210 YEARS AGO (1810)
Impresario P.T. Barnum is born in Bethel, Conn. Though he will be best known for helping create the Barnum and Bailey circus, he will be older than 60 when he establishes what he will bill “the Greatest Show on Earth.” Earlier he will try his hand at variety shows, but his Barnum’s Grand Scientific and Musical Theatre will never turn a profit. His theatrical innovations will include reserved seats and the first matinees. His life will later inspire the 1980 musical Barnum.
195 YEARS AGO (1825)
Charles W. Sanford, a land developer, opens the Lafayette Circus Theatre in Manhattan on Independence Day as the first American theatre dedicated to “hippodrama,” a European cultural phenomenon combining equestrian entertainment with melodrama. These horse dramas will draw rowdy crowds, and the theatre become notorious for rioting. The theatre will later be sold, and the new owners will drop “circus” from its name and remodel it to include an orchestra pit and elaborate stage rigging. (This Lafayette Theater is not to be confused with the more famous vaudeville Lafayette Theatre, which will open in Harlem almost a century later.)
105 YEARS AGO (1915)
The Provincetown Players in Massachusetts presents its first bill: Susan Glaspell and George Cram Cook’s Suppressed Desires and Constancy by Neith Boyce. The following year the company will give Eugene O’Neill his first production and produce in New York City during the winter. The original group will work together until 1923, but the name will be used by others into the 1930s.
85 YEARS AGO (1935)
Playwright, actor, and set designer William Henderson Graham is born. Billy Graham (who will be nicknamed “the Irreverent One”) will be known primarily for his work as a comics artist and the main artist of the original “Black Panther” series published by Marvel, but his talents will also include playwriting.
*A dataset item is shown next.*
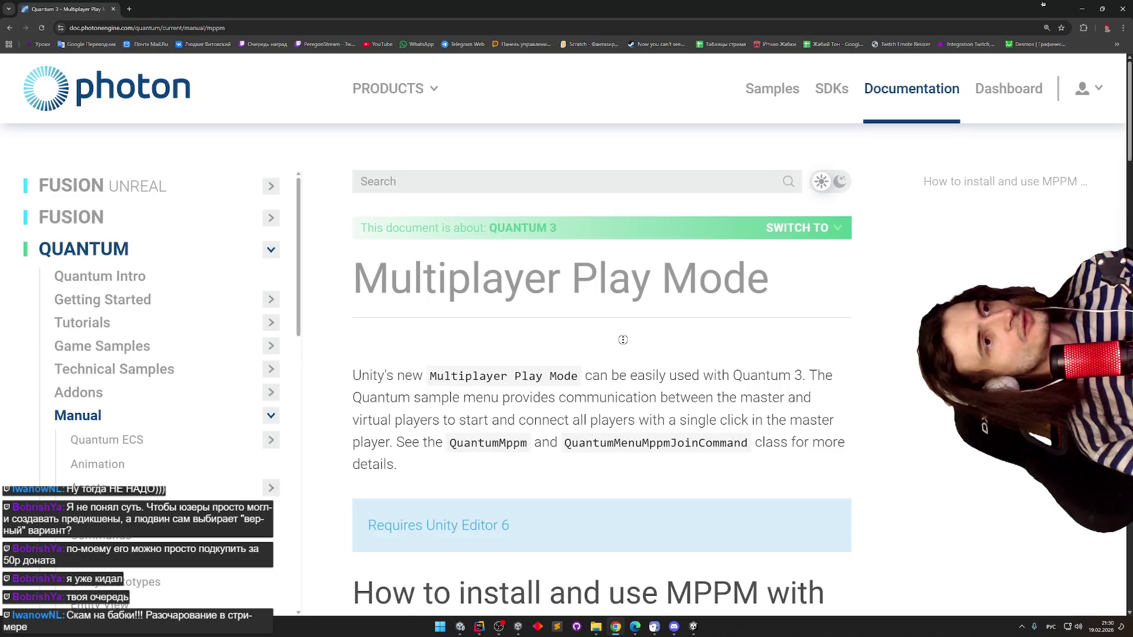
scroll(621, 371, down, 3)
His plays will include The Trial of Adam Clayton Powell Jr., The Dreams of Dr. King and the Memphis Mission, and Ghost Stories of the Blacksmith’s Curse, which will be developed and performed at places like the Frank Silvera Writer’s Workshop, the Negro Ensemble Company, and the New Federal Theatre.
45 YEARS AGO (1975)
The musical A Chorus Line transfers to Broadway’s Shubert Theatre following a successful run at the Public Theater. The show, which sells out quickly and will go on to win the 1976 Pulitzer Prize for drama, changes the commercial theatre landscape by introducing a development model involving workshops in NYC as opposed to out-of-town tryouts.
30 YEARS AGO (1990)
The Alice B. Theatre, a Seattle company devoted to LGBTQ work, holds its inaugural National Gay and Lesbian Theatre Festival. Among the performers are NYC’s Split Britches and San Francisco’s Theatre Rhinoceros. The event is part of the Goodwill Arts Festival, presented in conjunction with the Goodwill Games. As a result of the festival-within-the-festival, Washington’s governor declares July 1990 Gay and Lesbian Theatre month.